In less than fifteen minutes some one yelled, and even the very old men, who had stayed beside us to gape at Fred’s rifle and our clothes and boots, began running like hares toward the sound. In twenty minutes after that, with the aid of grass ropes and leather thongs, they had hauled the huge carcass to the shore and rolled it out of the water, where it lay glistening in moonlight, stumpy, foolish, legs uppermost.
The butcher’s work —— the feast — did not begin yet. There was time-honored custom to obey, which Kazimoto knew all about even if those ignorant wachenzie* would have fallen to without ceremony. He drove them off. A white man had slain that animal; therefore the white man’s choice of meat was first, and he very leisurely and skillfully cut out the enormous tongue for us and fifty pounds of meat for our following before he would let them as much as touch the carcass with a dagger. [* Plural of machenzie, “man from ‘way back,’” “rube,” “simp.”]
Then, though, the tribe fell to, naked, with little naked knives — tearing off the thick hide in foot-wide strips, and hacking the red flesh into lumps that they ate, raw and quivering, while they worked. The little bits of children, each chewing raw bloody meat, brought baskets for the overflow, dragging them to wherever they could find a space between the legs of struggling men, the women emptying the baskets almost as fast as the children filled them, and chewing until their jaws ran blood.

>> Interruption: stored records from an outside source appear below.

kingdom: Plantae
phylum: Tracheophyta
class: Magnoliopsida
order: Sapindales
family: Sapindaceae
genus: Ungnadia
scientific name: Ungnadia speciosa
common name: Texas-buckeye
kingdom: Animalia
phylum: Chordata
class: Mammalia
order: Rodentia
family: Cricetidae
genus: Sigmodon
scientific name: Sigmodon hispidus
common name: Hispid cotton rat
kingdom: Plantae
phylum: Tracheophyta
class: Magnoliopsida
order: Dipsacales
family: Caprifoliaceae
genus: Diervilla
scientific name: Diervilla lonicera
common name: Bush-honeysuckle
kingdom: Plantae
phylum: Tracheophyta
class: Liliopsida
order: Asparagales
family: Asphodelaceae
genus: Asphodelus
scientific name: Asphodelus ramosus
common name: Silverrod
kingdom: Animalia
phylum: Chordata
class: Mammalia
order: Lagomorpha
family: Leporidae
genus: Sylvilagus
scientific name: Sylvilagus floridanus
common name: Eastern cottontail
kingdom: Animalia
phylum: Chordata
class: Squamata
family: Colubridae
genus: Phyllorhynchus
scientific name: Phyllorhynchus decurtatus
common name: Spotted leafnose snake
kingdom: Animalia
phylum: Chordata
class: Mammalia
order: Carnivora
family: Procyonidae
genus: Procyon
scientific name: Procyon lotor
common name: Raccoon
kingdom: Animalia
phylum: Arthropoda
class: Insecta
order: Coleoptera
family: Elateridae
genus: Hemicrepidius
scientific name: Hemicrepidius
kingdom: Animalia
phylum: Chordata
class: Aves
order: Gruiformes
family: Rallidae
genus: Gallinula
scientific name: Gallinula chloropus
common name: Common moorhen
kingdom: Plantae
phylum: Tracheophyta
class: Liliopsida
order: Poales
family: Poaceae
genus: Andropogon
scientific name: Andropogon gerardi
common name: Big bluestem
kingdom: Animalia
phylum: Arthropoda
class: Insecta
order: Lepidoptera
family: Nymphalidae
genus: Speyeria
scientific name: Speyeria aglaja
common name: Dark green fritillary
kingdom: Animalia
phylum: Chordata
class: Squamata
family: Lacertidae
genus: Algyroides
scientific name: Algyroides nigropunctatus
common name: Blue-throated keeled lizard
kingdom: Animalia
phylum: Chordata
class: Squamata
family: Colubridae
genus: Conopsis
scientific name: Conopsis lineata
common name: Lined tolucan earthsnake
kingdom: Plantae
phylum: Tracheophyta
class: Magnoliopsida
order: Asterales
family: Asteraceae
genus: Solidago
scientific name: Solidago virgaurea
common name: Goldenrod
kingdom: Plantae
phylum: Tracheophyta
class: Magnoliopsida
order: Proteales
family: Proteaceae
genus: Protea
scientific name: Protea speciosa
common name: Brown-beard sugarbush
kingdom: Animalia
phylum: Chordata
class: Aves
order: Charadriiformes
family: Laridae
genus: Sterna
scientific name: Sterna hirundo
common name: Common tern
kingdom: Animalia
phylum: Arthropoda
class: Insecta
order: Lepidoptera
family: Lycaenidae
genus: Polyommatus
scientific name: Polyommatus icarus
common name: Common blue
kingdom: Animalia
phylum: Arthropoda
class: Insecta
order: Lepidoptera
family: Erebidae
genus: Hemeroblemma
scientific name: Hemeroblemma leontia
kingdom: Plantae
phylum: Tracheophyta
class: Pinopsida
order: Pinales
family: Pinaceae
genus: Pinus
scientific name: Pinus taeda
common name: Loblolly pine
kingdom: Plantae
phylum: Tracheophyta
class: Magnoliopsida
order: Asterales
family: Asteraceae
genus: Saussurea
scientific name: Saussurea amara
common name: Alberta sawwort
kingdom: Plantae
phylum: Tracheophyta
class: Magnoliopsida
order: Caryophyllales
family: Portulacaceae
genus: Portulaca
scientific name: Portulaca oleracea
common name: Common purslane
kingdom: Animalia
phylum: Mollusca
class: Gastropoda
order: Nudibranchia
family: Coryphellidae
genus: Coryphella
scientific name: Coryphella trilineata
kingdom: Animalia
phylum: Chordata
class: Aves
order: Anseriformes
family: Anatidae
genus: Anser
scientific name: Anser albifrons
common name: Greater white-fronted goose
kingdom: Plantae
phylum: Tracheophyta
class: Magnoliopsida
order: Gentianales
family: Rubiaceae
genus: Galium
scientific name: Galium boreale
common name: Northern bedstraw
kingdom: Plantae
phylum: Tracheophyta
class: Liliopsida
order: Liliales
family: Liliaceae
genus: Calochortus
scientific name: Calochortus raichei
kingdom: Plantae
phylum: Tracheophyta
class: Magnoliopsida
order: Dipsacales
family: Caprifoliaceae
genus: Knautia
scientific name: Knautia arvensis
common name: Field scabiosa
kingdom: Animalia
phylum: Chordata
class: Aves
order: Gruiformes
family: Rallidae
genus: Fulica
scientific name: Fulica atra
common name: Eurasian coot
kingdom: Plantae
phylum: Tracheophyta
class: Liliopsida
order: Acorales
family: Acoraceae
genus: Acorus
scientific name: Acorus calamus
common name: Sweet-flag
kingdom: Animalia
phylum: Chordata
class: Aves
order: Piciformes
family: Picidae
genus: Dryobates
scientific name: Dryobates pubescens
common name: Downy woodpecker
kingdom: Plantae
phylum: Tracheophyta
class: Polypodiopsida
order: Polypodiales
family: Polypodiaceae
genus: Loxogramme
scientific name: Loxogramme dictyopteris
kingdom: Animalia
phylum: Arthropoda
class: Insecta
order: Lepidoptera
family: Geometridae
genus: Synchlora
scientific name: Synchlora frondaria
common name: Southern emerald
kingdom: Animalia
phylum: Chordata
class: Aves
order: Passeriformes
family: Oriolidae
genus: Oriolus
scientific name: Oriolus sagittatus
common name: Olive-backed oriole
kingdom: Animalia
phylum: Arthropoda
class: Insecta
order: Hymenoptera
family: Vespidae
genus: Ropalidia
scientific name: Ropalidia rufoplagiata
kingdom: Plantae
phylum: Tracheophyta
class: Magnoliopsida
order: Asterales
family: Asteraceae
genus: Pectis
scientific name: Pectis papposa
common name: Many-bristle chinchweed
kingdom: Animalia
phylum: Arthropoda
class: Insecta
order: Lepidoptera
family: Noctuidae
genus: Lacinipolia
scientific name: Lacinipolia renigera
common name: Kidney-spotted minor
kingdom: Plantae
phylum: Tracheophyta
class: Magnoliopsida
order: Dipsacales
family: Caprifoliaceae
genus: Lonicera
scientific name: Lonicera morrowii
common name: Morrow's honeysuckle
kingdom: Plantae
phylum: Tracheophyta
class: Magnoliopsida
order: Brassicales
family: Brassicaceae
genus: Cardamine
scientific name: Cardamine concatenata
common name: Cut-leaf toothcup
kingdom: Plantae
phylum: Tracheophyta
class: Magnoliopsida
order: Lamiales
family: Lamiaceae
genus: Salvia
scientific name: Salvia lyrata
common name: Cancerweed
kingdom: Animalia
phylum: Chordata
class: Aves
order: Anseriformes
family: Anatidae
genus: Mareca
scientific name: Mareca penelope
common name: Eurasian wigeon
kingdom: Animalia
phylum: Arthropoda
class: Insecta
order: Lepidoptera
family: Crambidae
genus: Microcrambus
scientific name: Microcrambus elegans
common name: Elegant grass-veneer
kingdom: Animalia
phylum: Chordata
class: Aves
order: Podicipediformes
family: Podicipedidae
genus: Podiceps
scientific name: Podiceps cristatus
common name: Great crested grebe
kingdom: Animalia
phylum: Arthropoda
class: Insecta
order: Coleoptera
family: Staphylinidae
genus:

Nothing was wasted. The blood was caught in pools in part of the hide, spread like an apron on the earth, and lapped up by whoever could get to it. The very guts were gathered up in baskets to be cooked. And where the last little soft iron dagger had done its work, the blood had been drunk, and the last scrap of hide bad been cut into strips, to be chewed when the meat and its memory were things of the past, the enormous ribs lay glistening in the moonlight like those of an abandoned wreck, picked as clean as if the kites had done it.